:: EXERCISE REQUIREMENTS ::
Reproduce the records word for word from their start through the line containing "Reading: 4500", with both ends included. Leave the pictures out of your copy.

(Records from a dataset)
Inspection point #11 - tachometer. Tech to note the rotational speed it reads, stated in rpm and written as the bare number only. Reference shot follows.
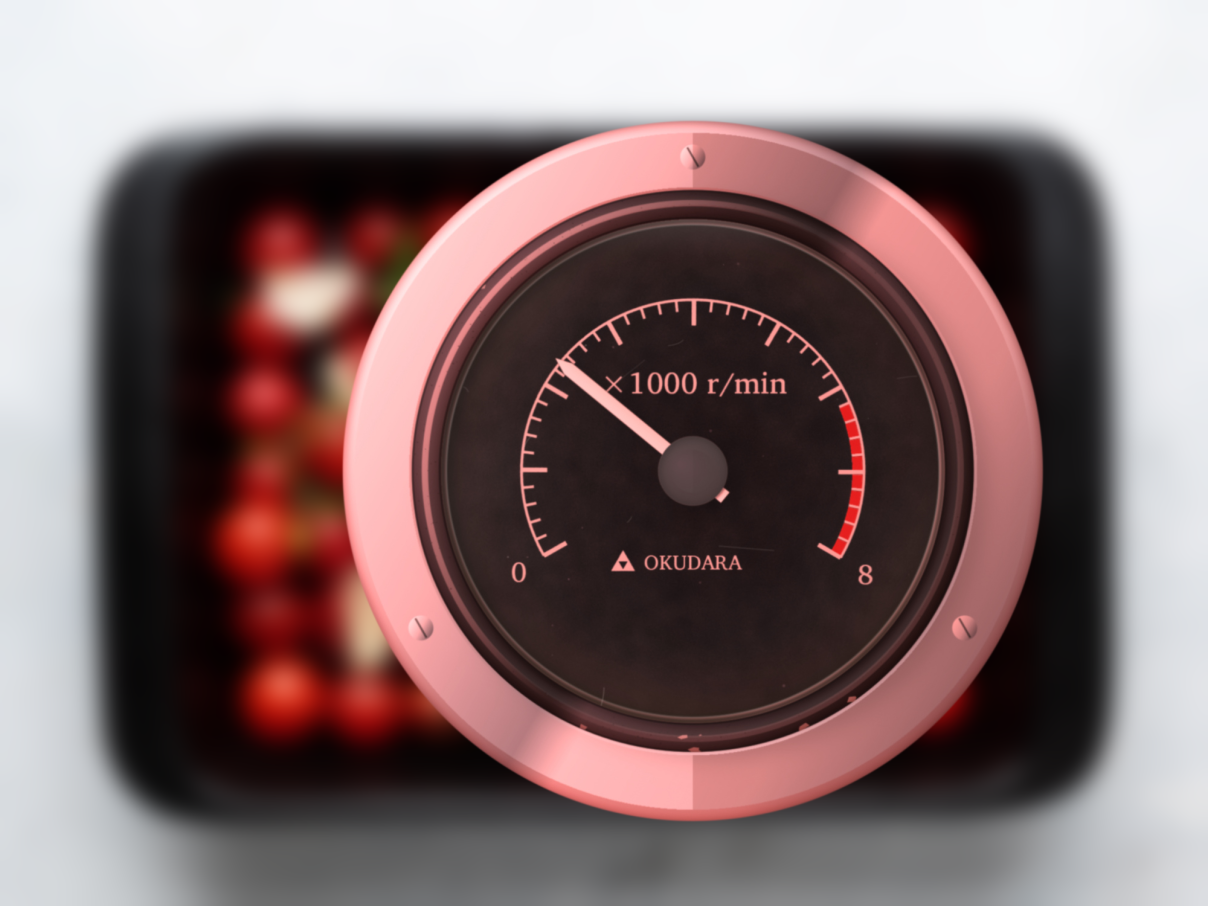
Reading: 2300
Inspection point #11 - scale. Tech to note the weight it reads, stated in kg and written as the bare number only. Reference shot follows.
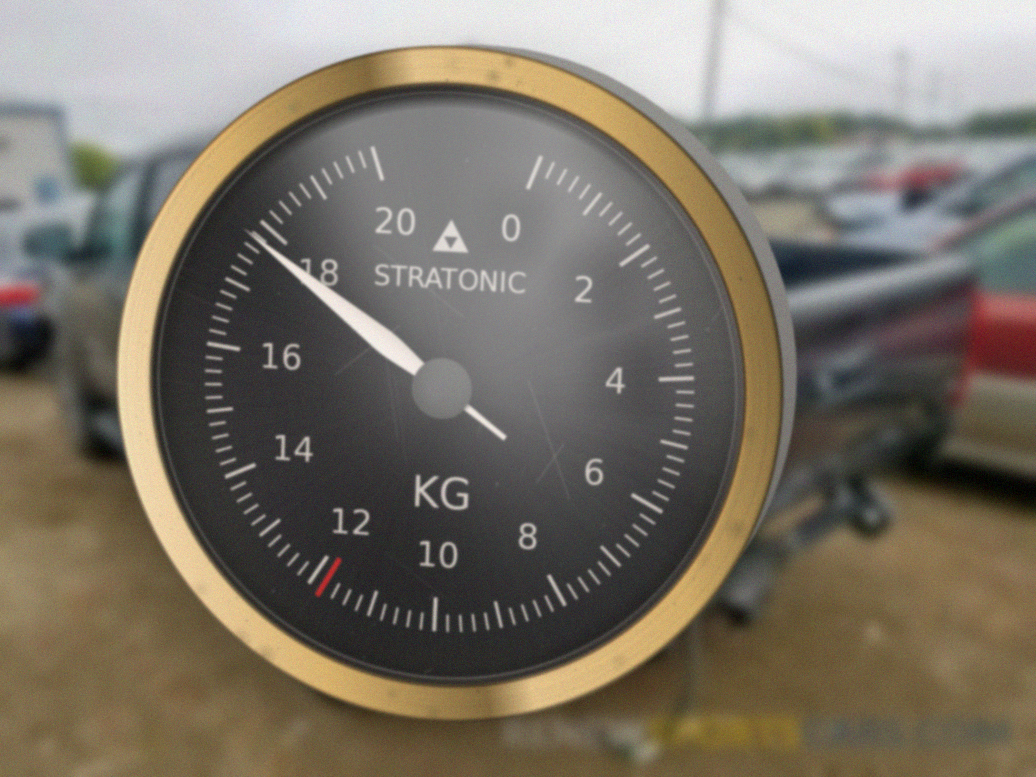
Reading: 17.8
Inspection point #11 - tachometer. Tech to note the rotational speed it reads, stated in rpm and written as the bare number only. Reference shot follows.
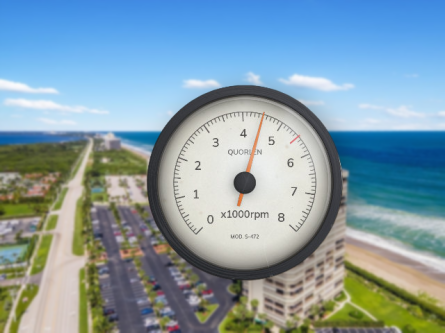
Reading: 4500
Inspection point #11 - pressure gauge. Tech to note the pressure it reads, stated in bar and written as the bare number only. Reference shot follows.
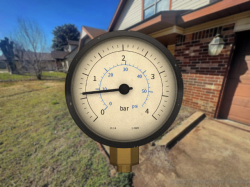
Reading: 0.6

:: OUTPUT OF THE EXERCISE ::
Inspection point #11 - tachometer. Tech to note the rotational speed it reads, stated in rpm and written as the bare number only. Reference shot follows.
Reading: 2300
Inspection point #11 - scale. Tech to note the weight it reads, stated in kg and written as the bare number only. Reference shot follows.
Reading: 17.8
Inspection point #11 - tachometer. Tech to note the rotational speed it reads, stated in rpm and written as the bare number only. Reference shot follows.
Reading: 4500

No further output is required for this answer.